The astrological rage subsided during the reign of Louis XIV; but disappeared only under the Regency. Voltaire, writes in 1757, when he was sixty, that in his youth, the last adepts of astrology, Count Boulainvilliers and the Italian Calonna, foretold his end at thirty years of age. Voltaire remarks, “I have done them by thirty years!”—to which the sequel added upwards of twenty more.

When the Europeans first penetrated the vast regions of Asia, astrology was found to be much in vogue in Persia and China. In the latter country, the Emperor, on his accession, has his horoscope drawn. The Japanese consult the stars previous to undertaking any enterprise.

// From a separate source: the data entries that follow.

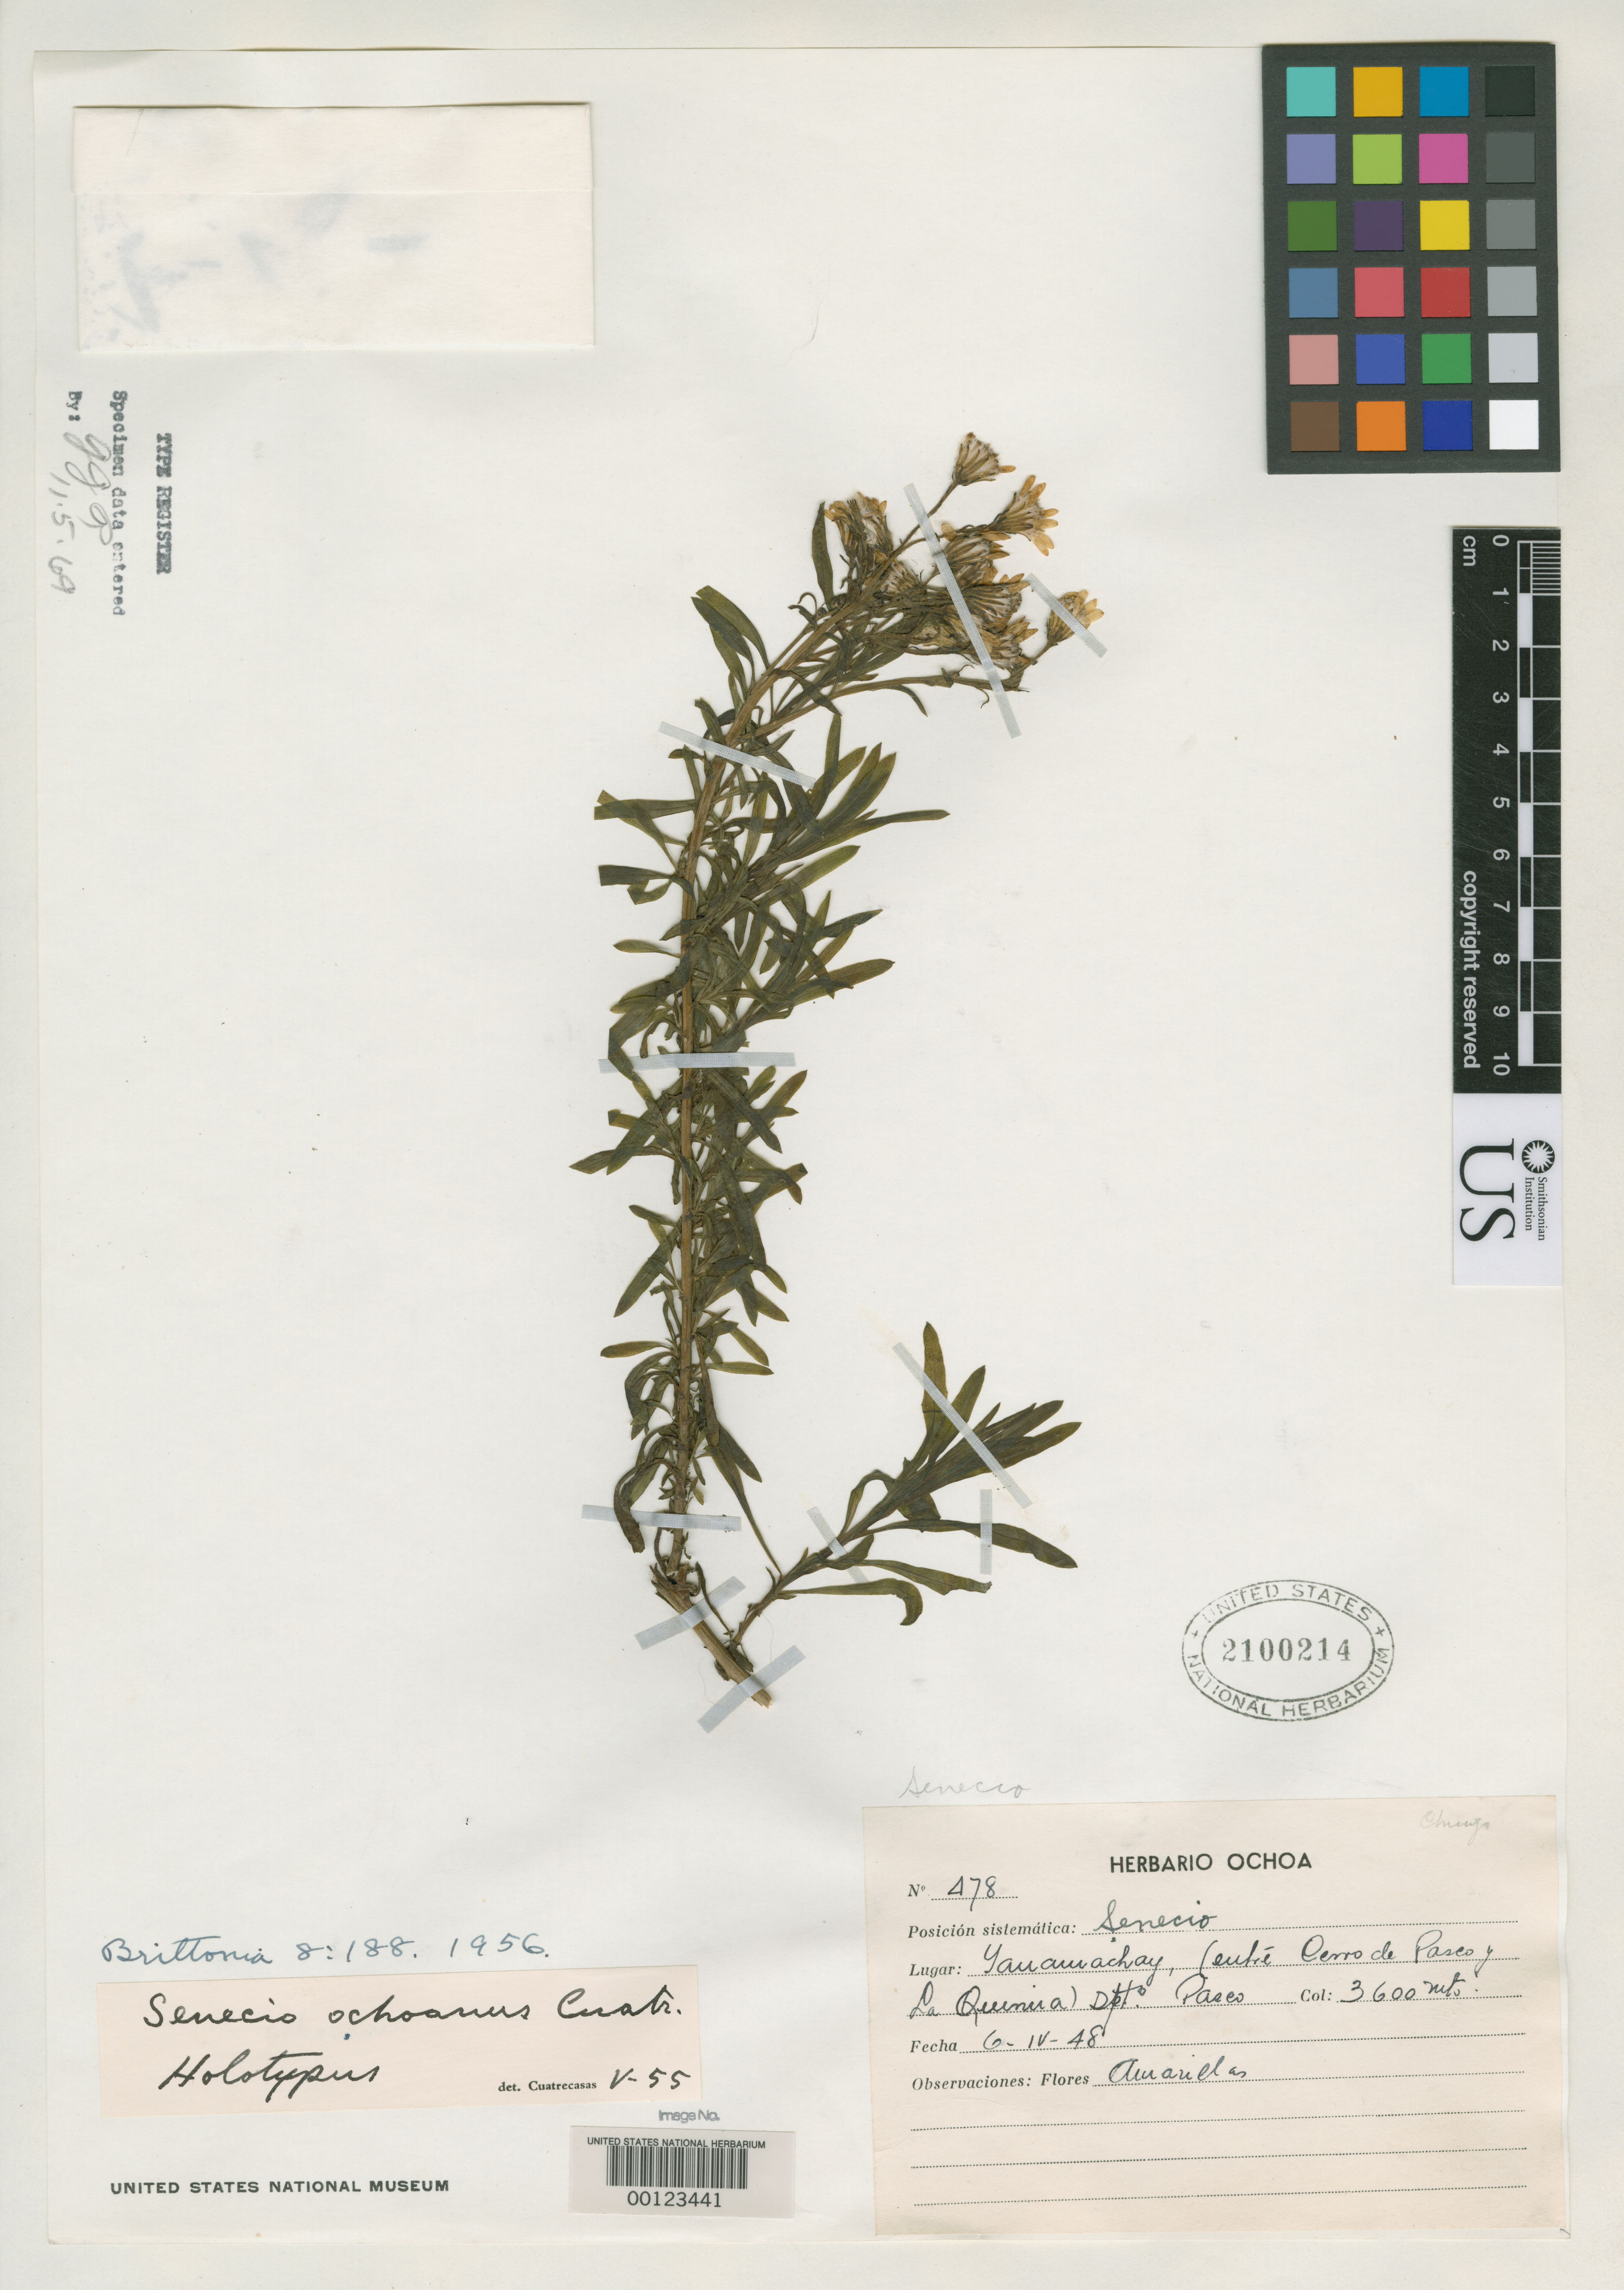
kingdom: Plantae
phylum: Tracheophyta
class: Magnoliopsida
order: Asterales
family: Asteraceae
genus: Senecio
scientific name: Senecio ochoanus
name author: Cuatrec.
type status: Holotype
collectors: C. M. Ochoa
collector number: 478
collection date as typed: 06 Apr 1948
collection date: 1948-04-06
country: Peru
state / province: Pasco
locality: Yanamachay.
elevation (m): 3600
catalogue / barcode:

If they succeed, they thank their stars; if they fail, they resign themselves to their irresistible influence.

Astrology had its hero, a Cato or Vatel, in the astrologer Cardan; who, having predicted his death to the day and the hour, and failed in his calculations, killed himself for the credit of science! A more judicious prediction was that of the astrologer to Louis XI.; his master, who having inquired of him the hour of his own death: “Two after that of your Majesty!” replied he; and the oracle became a safeguard over his days.

Human pride often stimulates the influence of superstition. Napoleon once pointed out his star to Cardinal Fesch, who could not make it out. “It is lost upon you,” said the Emperor, “but I see it plainly enough!” Napoleon affected reliance upon an influence which was known to be auspicious to his fortunes. Had the Cardinal, in return, pretended to similar distinction, he would probably have answered as Jean Jacques Rousseau did to a shopkeeper, who complained of his stars. “How, Sir, do such people as you pretend to have stars?” Were astrologers in general, like Cardan, content to exercise their art upon themselves, we should not oppose their proceedings. But their predictions have been known to produce a panic throughout an entire population. For instance, a German mathematician, named Stoffler, whose audacity was only equalled by the credulity of his proselytes, predicted, towards the end of the fifteenth century, another Deluge for the month of February, 1524. “How was it possible,” he argued, “to escape from the calamity, when at that particular period Mars and Pisces, Saturn and Jupiter were to be in conjunction.” Upon the eve of this awful event, in various countries of Europe, carpenters could scarcely be found in sufficient numbers to build the arks in preparation.